## [WHAT TO DO]
Your response should be every line from the entries that includes the string "device".

## [INPUT RECORDS]
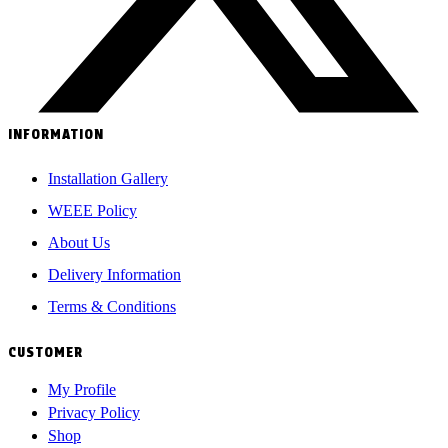
INFORMATION
Installation Gallery
WEEE Policy
About Us
Delivery Information
Terms & Conditions
CUSTOMER
My Profile
Privacy Policy
Shop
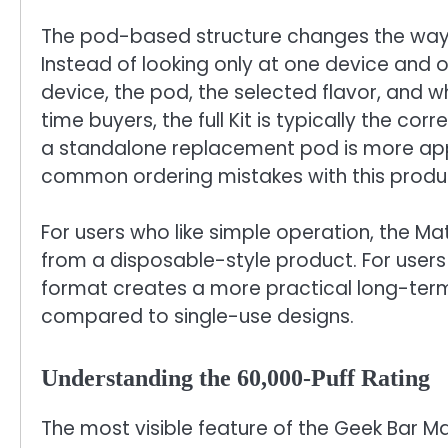
The pod-based structure changes the way 
Instead of looking only at one device and o
device, the pod, the selected flavor, and w
time buyers, the full Kit is typically the co
a standalone replacement pod is more appr
common ordering mistakes with this produc
For users who like simple operation, the Ma
from a disposable-style product. For users
format creates a more practical long-ter
compared to single-use designs.
Understanding the 60,000-Puff Rating
The most visible feature of the Geek Bar Ma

## [TASK OUTPUT]
Instead of looking only at one device and o
device, the pod, the selected flavor, and w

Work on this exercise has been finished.